Artykuły

Aktor na emeryturze

Przejść się aleją Tadeusza Kondrata, usiąść na ławeczce Ireny Kwiatkowskiej, odwiedzić aktorów "U Carringtonów" - takie rzeczy tylko w Skolimowie! - pisze Monika Odrobińska w tygodniku Idziemy.

Przekraczając bramę Domu Artystów Weteranów w Skolimowie, przechodzi się do innego wymiaru. Ze ścian patrzą na nas tuzy polskich scen, a na korytarzu ukłonić się można bohaterom seriali. Diwy i ksiądz Popiełuszko. Ale nie tylko. - Oprócz aktorów mieszkają tu i reżyserzy, i tancerze - jak Barbara Bitnerówna, primabalerina Teatru Wielkiego, i diwy operowe, i wielka skrzypaczka Wanda Wiłkomirska, a także malarki. Jedną z nich, Danutę Muszyńską-Zamorską, wielu skojarzy z obrazem dziewczynki z gołębiem - mówi Anna Solnicka-Heller, dyrektor Domu Artystów Weteranów Scen Polskich. - Nie sposób nie wymienić tak zasłużonych dla Domu postaci, jak Zofia Kucówna, Eugenia Herman - znana głównie z serialu "W labiryncie", czy Włodzimierz Nowak, sławny recytator wiersza podczas uroczystego wręczania paszportów w "Misiu". W Domu mieszka z żoną Haliną Kowalską - pamiętaną z roli śpiewaczki w "Alternatywy 4".
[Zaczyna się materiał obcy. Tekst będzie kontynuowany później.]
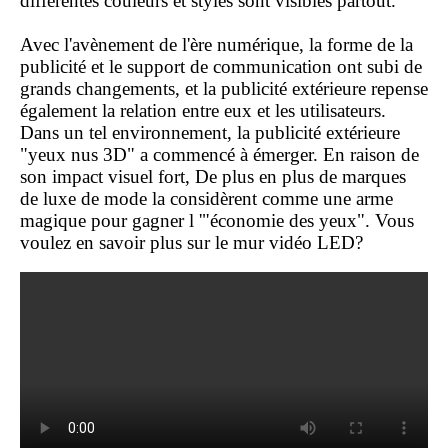
différentes couleurs et styles sont visibles partout.
Avec l'avènement de l'ère numérique, la forme de la
publicité et le support de communication ont subi de
grands changements, et la publicité extérieure repense
également la relation entre eux et les utilisateurs.
Dans un tel environnement, la publicité extérieure
"yeux nus 3D" a commencé à émerger. En raison de
son impact visuel fort, De plus en plus de marques
de luxe de mode la considèrent comme une arme
magique pour gagner l '"économie des yeux".
Vous
voulez en savoir plus sur le mur vidéo LED?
Z portretów spoglądają mieszkańcy i przyjaciele Domu: Irena Kwiatkowska, Danuta Rinn, Irena Solska, Dobiesław Damięcki - prezes konspiracyjnego ZASP. Tablica pamiątkowa przypomina, że w czasie stanu wojennego mieszkał tu ks. Jerzy Popiełuszko.
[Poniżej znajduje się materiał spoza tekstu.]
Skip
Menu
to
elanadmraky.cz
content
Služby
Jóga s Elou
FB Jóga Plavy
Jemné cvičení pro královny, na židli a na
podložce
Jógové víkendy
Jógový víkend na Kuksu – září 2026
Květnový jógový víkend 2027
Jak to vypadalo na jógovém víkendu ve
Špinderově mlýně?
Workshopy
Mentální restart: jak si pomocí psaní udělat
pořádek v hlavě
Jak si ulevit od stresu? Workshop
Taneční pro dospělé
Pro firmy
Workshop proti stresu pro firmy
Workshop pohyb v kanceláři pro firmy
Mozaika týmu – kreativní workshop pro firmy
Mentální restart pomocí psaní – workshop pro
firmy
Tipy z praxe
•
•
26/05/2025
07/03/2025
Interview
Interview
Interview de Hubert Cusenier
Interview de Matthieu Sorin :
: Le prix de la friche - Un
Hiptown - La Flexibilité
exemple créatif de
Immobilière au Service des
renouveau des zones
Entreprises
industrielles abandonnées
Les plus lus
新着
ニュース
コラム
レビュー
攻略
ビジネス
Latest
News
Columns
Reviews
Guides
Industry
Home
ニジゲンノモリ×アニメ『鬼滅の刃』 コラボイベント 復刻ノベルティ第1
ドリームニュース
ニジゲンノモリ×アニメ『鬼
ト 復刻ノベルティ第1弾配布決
Jeśli ktoś by pomyślał, że w domu artystów gwar i przedstawienie za przedstawieniem, byłby w błędzie. - Artyści są już na emeryturze i... dobrze im z tym - podsumowuje pani dyrektor. - Wyjątkowe są za to odwiedziny czy koncerty ich uczniów. Wandzie Wiłkomirskiej oddają hołd, występując dla niej. Zaprzyjaźnieni aktorzy wystawiają tu próby generalne swoich przedstawień - gotowi na krytyczne uwagi profesjonalistów. Bardziej sprawni mieszkańcy jeżdżą do teatrów - ze Skolimowem chętnie współpracują Ateneum, Dramatyczny i Wielki w Warszawie. Dla aktorów weteranów to szansa, by być na bieżąco ze współczesną sztuką.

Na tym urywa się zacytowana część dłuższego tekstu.